* Reading text *
Why do I think these are the reasons? Not just because Whitney Cummings has had to “defend” herself so often (as you can see above from my titles list), but because I myself have posted not one, but two quotes from her on The Frisky where she was talking to an interviewer addressing her sexuality/appearance in some way.  In September, The New York Times Magazine interviewer Andrew Goldman asked Whitney Cummings in a roundabout way if she had “slept [her] way to fame.” (Direct quote: “On those Comedy Central roasts, your fellow comedians liked to joke about how you slept your way to fame. How accurate is that criticism?”)

Then in an interview on The Daily Beast, Whitney responded to an interviewer’s question about the difficulties she faced as a woman in standup and started talking about wearing makeup, styling her hair, and embracing her femininity. Even though I’m interested in that stuff from a person-who-cares-about-lady-issues perspective, I’m also groaning because Will Ferrell and Chris Rock don’t have to talk about stuff like that. The fact she has a vagina between her legs, waves of beautiful brown hair, and gloss on her lips is apparently A BIG DEAL. And because it’s A BIG DEAL, the expectations to be amazing are outsized. Outsized and unfair

That phenomenon — the outsized expectations, the unfairness — reminded me of an interview I did in 2010 with Diablo Cody. Diablo, you’ll remember, wrote “Juno” and she spoke with me when she was promoting her second movie, “Jennifer’s Body.” (Which was funny, but intentionally campy.) We were talking about feminism and Riot Grrrl and ladyblogs, like The Frisky, and Diablo said this to me:

[H]ere’s a problem that is holding back feminism and you see it on the blogs. We all hold each other up to an incredibly high standard in a way that men do not. Let’s say a woman directs a movie that’s not very good—everybody piles up on her. It’s, like, “No! You’re representing us! It has to be perfect!” And that’s not how it works! Women should be allowed to make bad movies. Good movies. Porno movies. Terrible made-for-TV movies. Women just need to be out there directing as many movies as men do. We don’t all have to be the model woman—what we need is to be more visible. We really, really are tough on each other.

* Collected data entries *
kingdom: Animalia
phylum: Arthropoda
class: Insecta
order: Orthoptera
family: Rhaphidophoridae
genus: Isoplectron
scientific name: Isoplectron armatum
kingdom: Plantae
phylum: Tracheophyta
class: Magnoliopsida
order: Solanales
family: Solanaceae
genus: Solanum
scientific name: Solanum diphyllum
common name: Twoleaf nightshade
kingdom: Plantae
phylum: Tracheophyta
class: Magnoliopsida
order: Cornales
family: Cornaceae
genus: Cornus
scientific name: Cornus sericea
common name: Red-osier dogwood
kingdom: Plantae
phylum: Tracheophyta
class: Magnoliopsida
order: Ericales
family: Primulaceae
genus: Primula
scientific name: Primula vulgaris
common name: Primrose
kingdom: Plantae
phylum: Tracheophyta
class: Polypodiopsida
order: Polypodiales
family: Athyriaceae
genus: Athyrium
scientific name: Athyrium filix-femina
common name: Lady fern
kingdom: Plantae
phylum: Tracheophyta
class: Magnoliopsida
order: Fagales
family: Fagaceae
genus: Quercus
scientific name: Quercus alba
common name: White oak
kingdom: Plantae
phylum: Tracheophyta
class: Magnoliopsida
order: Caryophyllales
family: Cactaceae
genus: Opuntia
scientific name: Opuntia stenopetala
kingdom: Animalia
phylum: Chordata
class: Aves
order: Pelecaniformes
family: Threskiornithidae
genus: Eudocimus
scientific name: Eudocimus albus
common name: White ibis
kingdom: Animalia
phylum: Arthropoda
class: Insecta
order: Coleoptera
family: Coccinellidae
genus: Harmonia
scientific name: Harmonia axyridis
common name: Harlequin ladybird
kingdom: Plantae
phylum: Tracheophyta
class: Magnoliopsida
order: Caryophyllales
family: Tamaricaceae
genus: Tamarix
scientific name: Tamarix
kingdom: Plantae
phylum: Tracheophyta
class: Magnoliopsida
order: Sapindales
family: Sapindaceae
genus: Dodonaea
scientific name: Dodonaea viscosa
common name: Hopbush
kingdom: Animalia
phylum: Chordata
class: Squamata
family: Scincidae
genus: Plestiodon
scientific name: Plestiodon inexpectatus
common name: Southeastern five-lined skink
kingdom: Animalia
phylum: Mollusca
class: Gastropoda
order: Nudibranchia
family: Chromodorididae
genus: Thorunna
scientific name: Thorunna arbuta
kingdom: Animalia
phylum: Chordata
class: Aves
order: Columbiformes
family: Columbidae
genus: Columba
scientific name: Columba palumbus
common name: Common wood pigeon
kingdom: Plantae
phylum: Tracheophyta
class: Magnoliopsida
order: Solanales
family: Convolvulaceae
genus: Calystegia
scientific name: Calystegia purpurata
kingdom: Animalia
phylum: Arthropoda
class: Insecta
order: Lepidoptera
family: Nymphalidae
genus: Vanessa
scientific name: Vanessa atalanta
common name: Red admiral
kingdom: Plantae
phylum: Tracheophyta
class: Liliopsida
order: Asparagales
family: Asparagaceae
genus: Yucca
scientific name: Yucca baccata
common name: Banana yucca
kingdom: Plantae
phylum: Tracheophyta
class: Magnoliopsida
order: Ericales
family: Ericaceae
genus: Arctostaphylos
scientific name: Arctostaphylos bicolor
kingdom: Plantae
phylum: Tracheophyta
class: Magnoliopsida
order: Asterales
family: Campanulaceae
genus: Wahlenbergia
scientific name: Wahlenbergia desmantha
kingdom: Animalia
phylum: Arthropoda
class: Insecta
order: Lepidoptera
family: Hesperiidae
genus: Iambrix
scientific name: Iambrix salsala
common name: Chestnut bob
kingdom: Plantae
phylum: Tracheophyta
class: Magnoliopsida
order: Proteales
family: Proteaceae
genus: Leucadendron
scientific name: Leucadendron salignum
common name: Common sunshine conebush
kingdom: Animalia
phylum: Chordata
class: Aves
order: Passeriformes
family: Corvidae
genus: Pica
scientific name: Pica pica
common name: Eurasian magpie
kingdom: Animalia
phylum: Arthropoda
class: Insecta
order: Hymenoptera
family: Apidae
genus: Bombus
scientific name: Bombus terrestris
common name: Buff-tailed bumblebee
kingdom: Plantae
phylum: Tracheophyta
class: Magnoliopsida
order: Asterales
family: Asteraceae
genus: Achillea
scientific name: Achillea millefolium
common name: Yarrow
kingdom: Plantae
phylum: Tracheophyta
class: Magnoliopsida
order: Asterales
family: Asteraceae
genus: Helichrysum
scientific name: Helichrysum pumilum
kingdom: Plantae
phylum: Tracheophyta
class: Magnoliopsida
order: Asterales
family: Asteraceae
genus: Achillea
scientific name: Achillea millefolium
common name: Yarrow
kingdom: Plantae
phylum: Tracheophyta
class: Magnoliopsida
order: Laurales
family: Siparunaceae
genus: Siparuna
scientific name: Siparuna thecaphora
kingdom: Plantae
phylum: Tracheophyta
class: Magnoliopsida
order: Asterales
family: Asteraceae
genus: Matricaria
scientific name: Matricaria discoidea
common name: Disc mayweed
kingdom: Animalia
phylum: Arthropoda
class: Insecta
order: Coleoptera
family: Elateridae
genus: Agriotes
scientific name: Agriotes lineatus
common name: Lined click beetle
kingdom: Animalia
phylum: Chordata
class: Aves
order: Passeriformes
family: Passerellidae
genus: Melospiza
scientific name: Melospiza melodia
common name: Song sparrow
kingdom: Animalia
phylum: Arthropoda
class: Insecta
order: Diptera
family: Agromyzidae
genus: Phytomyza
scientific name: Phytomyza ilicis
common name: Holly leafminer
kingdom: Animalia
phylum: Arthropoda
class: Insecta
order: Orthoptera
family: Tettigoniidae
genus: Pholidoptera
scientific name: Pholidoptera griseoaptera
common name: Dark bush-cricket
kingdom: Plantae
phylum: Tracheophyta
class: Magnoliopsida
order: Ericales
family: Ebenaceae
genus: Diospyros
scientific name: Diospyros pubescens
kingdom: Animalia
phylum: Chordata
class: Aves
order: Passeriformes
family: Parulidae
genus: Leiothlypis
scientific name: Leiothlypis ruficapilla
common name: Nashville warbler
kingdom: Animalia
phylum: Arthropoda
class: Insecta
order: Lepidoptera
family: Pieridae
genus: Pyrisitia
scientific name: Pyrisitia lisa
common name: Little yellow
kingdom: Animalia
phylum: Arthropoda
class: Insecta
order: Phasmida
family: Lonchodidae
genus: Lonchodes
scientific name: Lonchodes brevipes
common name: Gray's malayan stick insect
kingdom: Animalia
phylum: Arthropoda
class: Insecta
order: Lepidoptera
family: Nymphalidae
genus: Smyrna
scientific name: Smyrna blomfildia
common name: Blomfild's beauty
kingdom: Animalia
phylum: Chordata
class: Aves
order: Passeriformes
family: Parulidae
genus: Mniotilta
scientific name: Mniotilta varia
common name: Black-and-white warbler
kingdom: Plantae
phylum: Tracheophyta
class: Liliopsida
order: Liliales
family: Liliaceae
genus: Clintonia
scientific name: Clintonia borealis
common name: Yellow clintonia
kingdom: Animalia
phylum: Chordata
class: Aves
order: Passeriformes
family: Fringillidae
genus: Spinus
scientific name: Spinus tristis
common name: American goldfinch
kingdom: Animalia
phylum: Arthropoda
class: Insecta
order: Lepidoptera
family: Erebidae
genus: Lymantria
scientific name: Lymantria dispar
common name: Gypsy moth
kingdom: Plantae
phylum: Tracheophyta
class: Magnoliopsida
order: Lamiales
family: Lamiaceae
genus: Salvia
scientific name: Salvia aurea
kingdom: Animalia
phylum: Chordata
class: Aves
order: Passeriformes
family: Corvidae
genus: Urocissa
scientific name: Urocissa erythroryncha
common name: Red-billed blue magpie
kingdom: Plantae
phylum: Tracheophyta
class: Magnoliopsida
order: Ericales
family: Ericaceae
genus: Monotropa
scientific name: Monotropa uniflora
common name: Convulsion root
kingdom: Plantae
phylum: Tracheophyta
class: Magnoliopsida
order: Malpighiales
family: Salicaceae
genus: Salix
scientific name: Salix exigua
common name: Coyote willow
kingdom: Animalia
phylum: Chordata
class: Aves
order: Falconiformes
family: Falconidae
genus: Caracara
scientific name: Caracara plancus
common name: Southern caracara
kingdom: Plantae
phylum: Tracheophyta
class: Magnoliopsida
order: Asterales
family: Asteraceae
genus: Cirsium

* To be done *
Copy out the blog post about Whitney Cummings word for word, from start to finish.

* Exercise solution *
Why do I think these are the reasons? Not just because Whitney Cummings has had to “defend” herself so often (as you can see above from my titles list), but because I myself have posted not one, but two quotes from her on The Frisky where she was talking to an interviewer addressing her sexuality/appearance in some way.  In September, The New York Times Magazine interviewer Andrew Goldman asked Whitney Cummings in a roundabout way if she had “slept [her] way to fame.” (Direct quote: “On those Comedy Central roasts, your fellow comedians liked to joke about how you slept your way to fame. How accurate is that criticism?”)

Then in an interview on The Daily Beast, Whitney responded to an interviewer’s question about the difficulties she faced as a woman in standup and started talking about wearing makeup, styling her hair, and embracing her femininity. Even though I’m interested in that stuff from a person-who-cares-about-lady-issues perspective, I’m also groaning because Will Ferrell and Chris Rock don’t have to talk about stuff like that. The fact she has a vagina between her legs, waves of beautiful brown hair, and gloss on her lips is apparently A BIG DEAL. And because it’s A BIG DEAL, the expectations to be amazing are outsized. Outsized and unfair

That phenomenon — the outsized expectations, the unfairness — reminded me of an interview I did in 2010 with Diablo Cody. Diablo, you’ll remember, wrote “Juno” and she spoke with me when she was promoting her second movie, “Jennifer’s Body.” (Which was funny, but intentionally campy.) We were talking about feminism and Riot Grrrl and ladyblogs, like The Frisky, and Diablo said this to me:

[H]ere’s a problem that is holding back feminism and you see it on the blogs. We all hold each other up to an incredibly high standard in a way that men do not. Let’s say a woman directs a movie that’s not very good—everybody piles up on her. It’s, like, “No! You’re representing us! It has to be perfect!” And that’s not how it works! Women should be allowed to make bad movies. Good movies. Porno movies. Terrible made-for-TV movies. Women just need to be out there directing as many movies as men do. We don’t all have to be the model woman—what we need is to be more visible. We really, really are tough on each other.